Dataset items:
┄┄┄┄┄┄
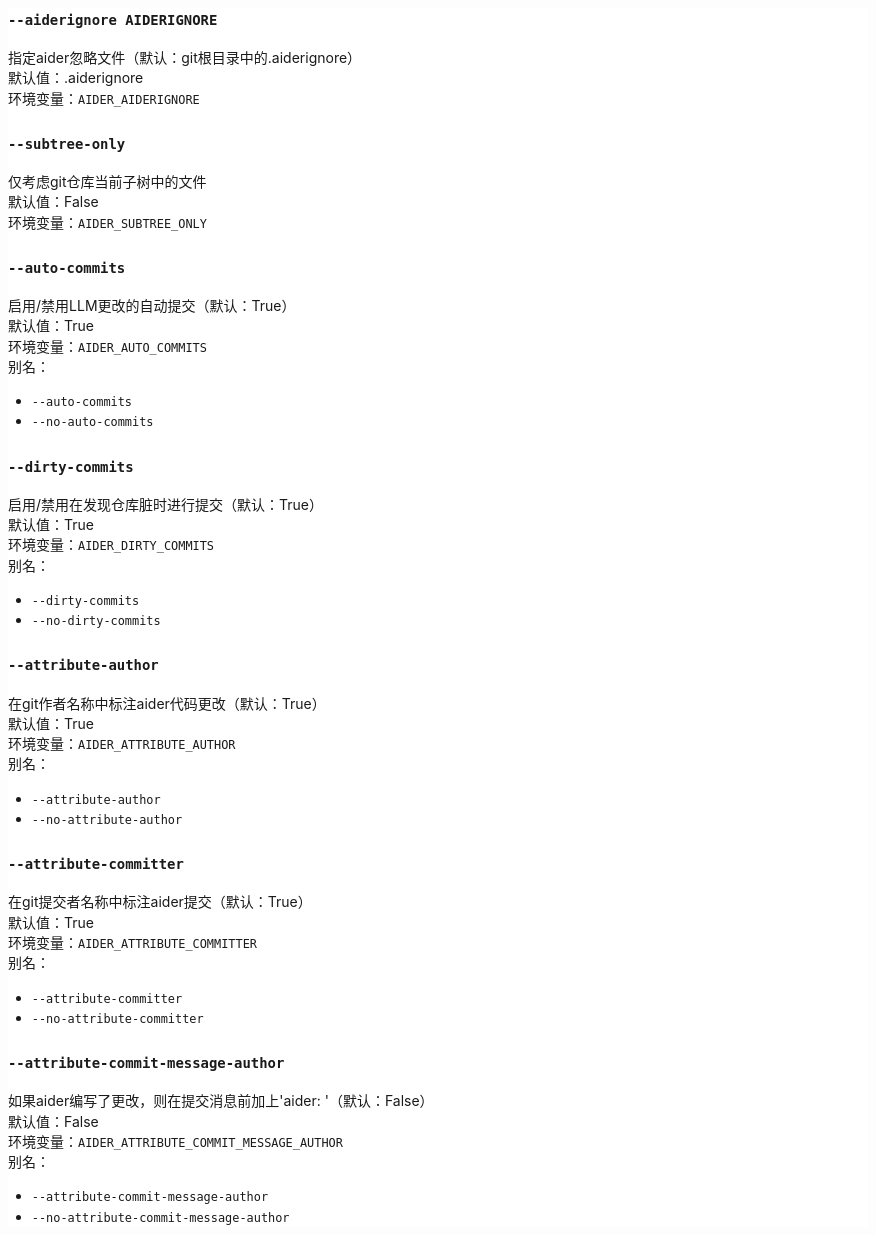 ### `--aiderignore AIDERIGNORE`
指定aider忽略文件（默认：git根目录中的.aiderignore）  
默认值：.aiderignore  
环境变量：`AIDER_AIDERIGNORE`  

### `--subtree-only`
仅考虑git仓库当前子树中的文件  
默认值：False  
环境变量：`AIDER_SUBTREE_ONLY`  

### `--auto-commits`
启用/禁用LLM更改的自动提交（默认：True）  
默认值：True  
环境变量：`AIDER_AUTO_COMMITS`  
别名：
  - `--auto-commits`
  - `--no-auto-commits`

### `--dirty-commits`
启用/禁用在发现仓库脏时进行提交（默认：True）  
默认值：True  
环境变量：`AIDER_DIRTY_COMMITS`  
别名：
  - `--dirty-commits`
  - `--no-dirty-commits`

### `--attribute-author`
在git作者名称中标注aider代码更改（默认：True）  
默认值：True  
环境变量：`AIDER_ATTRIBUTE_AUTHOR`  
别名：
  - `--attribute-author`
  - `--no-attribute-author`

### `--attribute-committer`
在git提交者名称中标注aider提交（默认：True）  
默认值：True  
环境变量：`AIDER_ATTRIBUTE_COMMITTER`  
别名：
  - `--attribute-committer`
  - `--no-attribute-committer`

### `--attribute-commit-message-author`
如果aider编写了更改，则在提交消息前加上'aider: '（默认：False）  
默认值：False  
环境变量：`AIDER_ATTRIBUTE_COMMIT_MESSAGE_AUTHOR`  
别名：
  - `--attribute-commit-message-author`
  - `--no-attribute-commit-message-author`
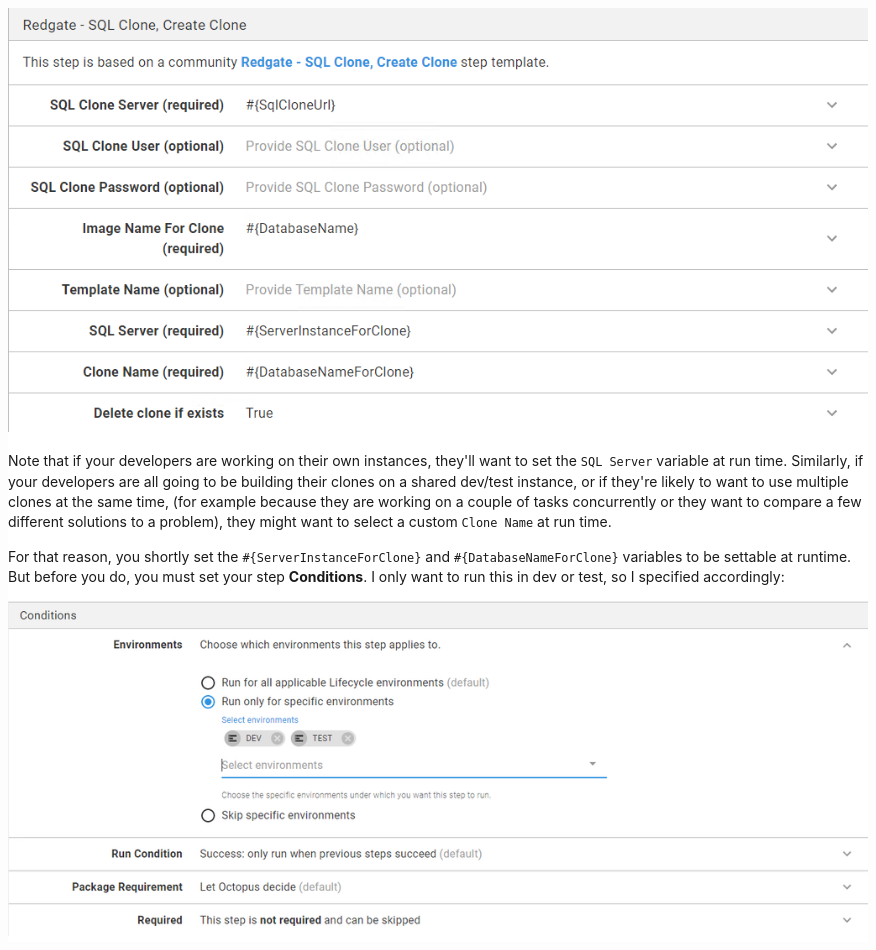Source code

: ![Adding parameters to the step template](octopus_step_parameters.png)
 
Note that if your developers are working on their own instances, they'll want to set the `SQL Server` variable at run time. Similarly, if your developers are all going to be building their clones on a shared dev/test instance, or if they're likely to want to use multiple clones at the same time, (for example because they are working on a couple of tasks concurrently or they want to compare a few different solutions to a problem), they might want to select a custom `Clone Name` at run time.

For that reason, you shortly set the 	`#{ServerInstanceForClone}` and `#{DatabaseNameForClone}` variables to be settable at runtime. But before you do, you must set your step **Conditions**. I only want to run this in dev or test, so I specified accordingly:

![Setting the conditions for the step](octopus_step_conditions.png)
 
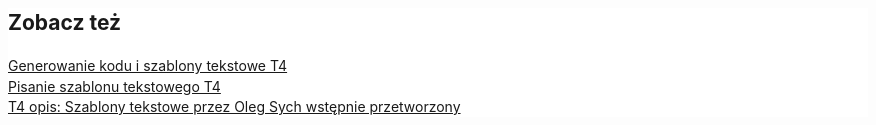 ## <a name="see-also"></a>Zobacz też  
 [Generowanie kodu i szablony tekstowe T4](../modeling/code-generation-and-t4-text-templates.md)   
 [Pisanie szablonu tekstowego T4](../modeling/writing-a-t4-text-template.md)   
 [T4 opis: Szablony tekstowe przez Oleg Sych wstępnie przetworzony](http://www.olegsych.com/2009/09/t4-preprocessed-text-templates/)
┄┄┄┄┄┄
*Exercise goal:* Reproduce the text of every record above verbatim, omitting the pictures.

*Output of the task:*
 ### `--aiderignore AIDERIGNORE`
指定aider忽略文件（默认：git根目录中的.aiderignore）  
默认值：.aiderignore  
环境变量：`AIDER_AIDERIGNORE`  

### `--subtree-only`
仅考虑git仓库当前子树中的文件  
默认值：False  
环境变量：`AIDER_SUBTREE_ONLY`  

### `--auto-commits`
启用/禁用LLM更改的自动提交（默认：True）  
默认值：True  
环境变量：`AIDER_AUTO_COMMITS`  
别名：
  - `--auto-commits`
  - `--no-auto-commits`

### `--dirty-commits`
启用/禁用在发现仓库脏时进行提交（默认：True）  
默认值：True  
环境变量：`AIDER_DIRTY_COMMITS`  
别名：
  - `--dirty-commits`
  - `--no-dirty-commits`

### `--attribute-author`
在git作者名称中标注aider代码更改（默认：True）  
默认值：True  
环境变量：`AIDER_ATTRIBUTE_AUTHOR`  
别名：
  - `--attribute-author`
  - `--no-attribute-author`

### `--attribute-committer`
在git提交者名称中标注aider提交（默认：True）  
默认值：True  
环境变量：`AIDER_ATTRIBUTE_COMMITTER`  
别名：
  - `--attribute-committer`
  - `--no-attribute-committer`

### `--attribute-commit-message-author`
如果aider编写了更改，则在提交消息前加上'aider: '（默认：False）  
默认值：False  
环境变量：`AIDER_ATTRIBUTE_COMMIT_MESSAGE_AUTHOR`  
别名：
  - `--attribute-commit-message-author`
  - `--no-attribute-commit-message-author`
Source code

: ![Adding parameters to the step template](octopus_step_parameters.png)
 
Note that if your developers are working on their own instances, they'll want to set the `SQL Server` variable at run time. Similarly, if your developers are all going to be building their clones on a shared dev/test instance, or if they're likely to want to use multiple clones at the same time, (for example because they are working on a couple of tasks concurrently or they want to compare a few different solutions to a problem), they might want to select a custom `Clone Name` at run time.

For that reason, you shortly set the 	`#{ServerInstanceForClone}` and `#{DatabaseNameForClone}` variables to be settable at runtime. But before you do, you must set your step **Conditions**. I only want to run this in dev or test, so I specified accordingly:

![Setting the conditions for the step](octopus_step_conditions.png)
 
 ## <a name="see-also"></a>Zobacz też  
 [Generowanie kodu i szablony tekstowe T4](../modeling/code-generation-and-t4-text-templates.md)   
 [Pisanie szablonu tekstowego T4](../modeling/writing-a-t4-text-template.md)   
 [T4 opis: Szablony tekstowe przez Oleg Sych wstępnie przetworzony](http://www.olegsych.com/2009/09/t4-preprocessed-text-templates/)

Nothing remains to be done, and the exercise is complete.